Internazionale

«Il regime di Hernandez in Honduras ha l’appoggio di Usa e Ue»

Honduras Intervista alla femminista Melissa Cardoza, autrice del libro «13 colori della Resistenza hondureña», tradotto in italiano a cura dell'associazione Collettivo Italia Centro America

Pubblicato più di 6 anni faEdizione del 26 luglio 2018

Esiste, in Honduras, una «cronologia della disgrazia». La chiama così Melissa Cardoza, autrice del libro «13 colori della Resistenza hondureña», tradotto in italiano a cura dell’associazione Collettivo Italia Centro America: la prima è quella del 28 giugno 2009, il colpo di Stato, la seconda è l’omicidio di Berta Caceres, il 2 marzo 2016, la terza il 26 novembre 2017, le elezioni presidenziali che – grazie a una frode – hanno riconsegnato il Paese a Juan Orlando Hernandez, per un secondo mandato.

Sette mesi dopo, però, l’artista, attivista, femminista e scrittrice hondureña, che nei mesi di giugno e luglio ha realizzato un tour europeo sottolinea l’importanza di «una resistenza che non s’è afflosciata, un popolo che non si è fatto piegare dalla violenza».

«La vera disperazione – spiega al manifesto – è quando la gente non fa più nulla. In Honduras, oggi, l’esperimento più interessante è quello della lotte territoriali, decine, che restano come frutto della mobilitazione popolare dei mesi di novembre e dicembre. Ne sono esempio i «Campamentos Dignos por el Agua y por la Vida». E poi c’è il movimento di studenti e studentesse: hanno una grammatica politica nuova e ricca, che ha saputo includere il discorso femminista e le cause dei popoli indigeni, superando così la retorica della sinistra storica».
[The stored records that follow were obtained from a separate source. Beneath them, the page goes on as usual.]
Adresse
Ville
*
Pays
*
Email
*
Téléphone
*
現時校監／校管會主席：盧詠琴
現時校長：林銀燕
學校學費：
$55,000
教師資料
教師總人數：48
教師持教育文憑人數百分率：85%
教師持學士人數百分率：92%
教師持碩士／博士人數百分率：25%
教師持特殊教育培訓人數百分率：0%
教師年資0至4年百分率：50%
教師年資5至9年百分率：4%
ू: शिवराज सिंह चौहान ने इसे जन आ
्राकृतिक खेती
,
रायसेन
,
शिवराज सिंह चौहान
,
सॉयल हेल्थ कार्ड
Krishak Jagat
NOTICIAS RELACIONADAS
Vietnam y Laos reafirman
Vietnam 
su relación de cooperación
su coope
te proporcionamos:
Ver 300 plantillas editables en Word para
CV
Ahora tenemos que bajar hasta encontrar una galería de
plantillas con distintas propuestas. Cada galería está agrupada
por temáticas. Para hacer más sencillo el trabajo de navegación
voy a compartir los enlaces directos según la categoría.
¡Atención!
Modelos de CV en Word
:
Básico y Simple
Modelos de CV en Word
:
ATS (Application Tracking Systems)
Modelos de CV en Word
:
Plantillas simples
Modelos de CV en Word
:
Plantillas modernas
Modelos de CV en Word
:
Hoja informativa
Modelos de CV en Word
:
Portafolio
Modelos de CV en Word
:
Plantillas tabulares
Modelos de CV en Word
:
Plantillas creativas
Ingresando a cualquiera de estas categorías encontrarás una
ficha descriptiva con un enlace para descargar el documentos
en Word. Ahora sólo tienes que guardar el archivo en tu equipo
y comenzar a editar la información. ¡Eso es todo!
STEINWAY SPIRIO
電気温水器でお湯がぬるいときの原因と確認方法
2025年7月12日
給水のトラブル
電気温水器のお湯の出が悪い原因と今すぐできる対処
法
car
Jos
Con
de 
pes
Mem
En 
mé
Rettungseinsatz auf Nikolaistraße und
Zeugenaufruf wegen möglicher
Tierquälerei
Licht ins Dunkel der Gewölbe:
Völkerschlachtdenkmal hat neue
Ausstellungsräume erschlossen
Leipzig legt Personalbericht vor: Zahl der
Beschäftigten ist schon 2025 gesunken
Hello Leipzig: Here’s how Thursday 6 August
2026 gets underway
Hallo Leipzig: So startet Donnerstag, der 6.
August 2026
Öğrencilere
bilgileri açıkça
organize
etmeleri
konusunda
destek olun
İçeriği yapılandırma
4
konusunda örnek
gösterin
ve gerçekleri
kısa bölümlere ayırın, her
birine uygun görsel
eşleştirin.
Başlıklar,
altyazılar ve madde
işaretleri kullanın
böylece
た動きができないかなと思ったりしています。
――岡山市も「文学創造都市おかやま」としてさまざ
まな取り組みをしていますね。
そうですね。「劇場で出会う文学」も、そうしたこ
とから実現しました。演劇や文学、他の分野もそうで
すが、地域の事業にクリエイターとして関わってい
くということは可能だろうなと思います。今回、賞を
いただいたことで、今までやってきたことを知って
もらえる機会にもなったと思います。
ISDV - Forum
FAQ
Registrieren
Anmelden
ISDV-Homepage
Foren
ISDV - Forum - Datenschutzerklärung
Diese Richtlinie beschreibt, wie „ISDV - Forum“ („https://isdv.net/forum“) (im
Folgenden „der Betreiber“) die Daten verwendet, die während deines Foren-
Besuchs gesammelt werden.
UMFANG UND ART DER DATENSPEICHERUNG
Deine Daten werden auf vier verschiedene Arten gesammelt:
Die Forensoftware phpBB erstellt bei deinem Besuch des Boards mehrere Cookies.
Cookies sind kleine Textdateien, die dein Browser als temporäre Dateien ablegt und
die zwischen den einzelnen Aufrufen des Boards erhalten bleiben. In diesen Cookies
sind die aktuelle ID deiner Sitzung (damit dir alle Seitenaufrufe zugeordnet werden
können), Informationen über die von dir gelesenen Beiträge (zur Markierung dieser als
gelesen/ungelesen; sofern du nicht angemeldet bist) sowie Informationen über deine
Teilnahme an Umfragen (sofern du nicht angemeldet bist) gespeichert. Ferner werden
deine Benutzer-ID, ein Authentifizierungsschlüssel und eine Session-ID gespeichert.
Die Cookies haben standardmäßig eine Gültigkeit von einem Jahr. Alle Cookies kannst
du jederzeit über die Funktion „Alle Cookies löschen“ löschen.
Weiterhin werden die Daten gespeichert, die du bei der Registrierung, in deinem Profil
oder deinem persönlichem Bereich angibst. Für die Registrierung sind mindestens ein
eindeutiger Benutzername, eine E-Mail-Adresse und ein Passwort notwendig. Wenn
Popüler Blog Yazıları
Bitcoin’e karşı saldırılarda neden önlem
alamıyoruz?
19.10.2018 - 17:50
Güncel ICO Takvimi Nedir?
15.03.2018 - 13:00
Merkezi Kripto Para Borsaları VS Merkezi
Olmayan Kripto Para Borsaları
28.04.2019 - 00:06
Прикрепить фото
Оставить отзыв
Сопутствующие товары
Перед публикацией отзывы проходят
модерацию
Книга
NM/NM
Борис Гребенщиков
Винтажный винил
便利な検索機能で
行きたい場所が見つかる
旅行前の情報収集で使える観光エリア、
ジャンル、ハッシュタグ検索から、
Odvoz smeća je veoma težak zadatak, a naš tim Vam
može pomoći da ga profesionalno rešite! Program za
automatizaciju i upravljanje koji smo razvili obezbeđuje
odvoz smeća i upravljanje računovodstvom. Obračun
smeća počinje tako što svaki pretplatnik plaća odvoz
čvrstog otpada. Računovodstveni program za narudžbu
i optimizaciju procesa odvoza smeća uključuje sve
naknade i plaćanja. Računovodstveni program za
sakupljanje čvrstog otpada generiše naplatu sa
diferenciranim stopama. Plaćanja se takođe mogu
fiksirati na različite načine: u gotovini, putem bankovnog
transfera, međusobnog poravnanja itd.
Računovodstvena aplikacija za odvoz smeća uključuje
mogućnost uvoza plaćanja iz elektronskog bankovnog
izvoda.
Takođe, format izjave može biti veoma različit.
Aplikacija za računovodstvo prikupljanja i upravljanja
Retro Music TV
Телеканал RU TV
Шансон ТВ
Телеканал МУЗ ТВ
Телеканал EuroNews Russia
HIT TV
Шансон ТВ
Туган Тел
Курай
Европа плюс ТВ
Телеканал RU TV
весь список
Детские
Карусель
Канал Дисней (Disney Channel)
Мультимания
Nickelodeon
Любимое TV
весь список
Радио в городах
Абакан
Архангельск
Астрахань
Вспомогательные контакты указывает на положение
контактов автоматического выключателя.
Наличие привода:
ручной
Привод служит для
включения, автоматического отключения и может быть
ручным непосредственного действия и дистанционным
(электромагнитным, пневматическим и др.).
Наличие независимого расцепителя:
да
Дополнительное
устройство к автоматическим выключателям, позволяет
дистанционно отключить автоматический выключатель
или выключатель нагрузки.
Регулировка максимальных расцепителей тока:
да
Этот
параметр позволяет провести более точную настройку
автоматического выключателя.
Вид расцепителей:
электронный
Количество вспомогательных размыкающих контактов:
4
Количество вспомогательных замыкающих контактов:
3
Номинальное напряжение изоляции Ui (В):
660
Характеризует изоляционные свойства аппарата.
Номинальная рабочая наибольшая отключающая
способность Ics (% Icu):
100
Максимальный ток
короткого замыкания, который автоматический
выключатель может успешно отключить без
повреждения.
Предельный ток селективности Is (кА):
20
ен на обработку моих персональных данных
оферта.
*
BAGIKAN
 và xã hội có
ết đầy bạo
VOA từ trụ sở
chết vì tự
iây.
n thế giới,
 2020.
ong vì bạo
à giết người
Queste forme di resistenza rappresentano speranza?
Sì, anche se il regime di Juan Orlando Hernandez esercita una violenza brutale, forte dell’avallo dell’Unione europea, degli Usa, e anche di quello di Daniel Ortega, presidente del Nicaragua, tra i primi a riconoscere la sua elezione. Non posso nascondere, però, che la situazione è terribile. Si sentono impunibili, e quelli corrotti e ladri non hanno timore, ma questi ostentano la loro condizione. Per questo ci sono rischi. Tornando in Honduras, non porterò con me i miei libri: non sarebbe strano essere fermata. Sanno chi sono, e il lavoro che faccio».

Dove nascono le tue storie?
Per strada. Sono un’artista ma anche un’attivista. Quelle raccolte nel libro che presento in Italia, ad esempio, sono storie che ho vissuto, o che mi sono state raccontate da chi c’era, durante i mesi di barricate che seguirono il colpo di Stato del 28 giugno 2009. Ero presente con il Copinh, l’organizzazione degli indigeni lenca la cui leader era la mia amica Berta Caceres».

Il suo omicidio, nella notte tra il 2 e il 3 marzo del 2016, è ancora impunito. Crede ancora che possa esserci giustizia?
Berta aveva annunciato agli amici che l’avrebbero assassinata, sapeva che vigilata di continua, subiva persecuzioni, minacce. Quando lo diceva, però, cercavamo di sminuire questa situazione. La sua figura era tanto importante, a livello nazionale ed internazionale, aveva vinto il Goldman Prize, che non pensavamo lo avrebbero fatto davvero. Quando accadde, ci siamo sentiti orfani, perché avevano ucciso la persona che più di ogni altra incarnava una speranza per questo Paese. A distanza di oltre due anni, però, posso dire con certezza che chi ha deciso la sua morte aveva fatto male i propri calcoli: lo spirito di Berta, della grande lottatrice sociale, non si è inchinato, quest’omicidio non è stato uno dei tanti scandali del Paese, che dopo 48 ore scompare dall’attenzione dei media e dell’opinione pubblica. Berta è ancora presente, in ogni manifestazione e in tutto il Paese: il popolo hondureño non la dimentica. Ed anche il processo sta andando molto lontano, i figli e il COPINH hanno appena intentato una causa in Olanda contro una delle banche che stava finanziando la costruzione della diga di Agua Zarca, e in Honduras nessuno ha cancellato la domanda di giustizia: vogliamo sapere chi sono i mandanti dell’omicidio.

Alle tante voci s’è unita adesso quella di una cinquantina di europarlamentari, che hanno indirizzato una lettera ufficiale al governo hondureño, chiedendo di cancellare licenze e permessi relativi all’impianto idroelettrico «Agua Zarca». È solo una tra le tante mobilitazioni del COPINH, ma è quella che ha causato la morte di Berta. Tra i firmatari anche 4 italiani: Ignazio Corrao, Isabella De Monte, Eleonora Forenza, Barbara Spinelli.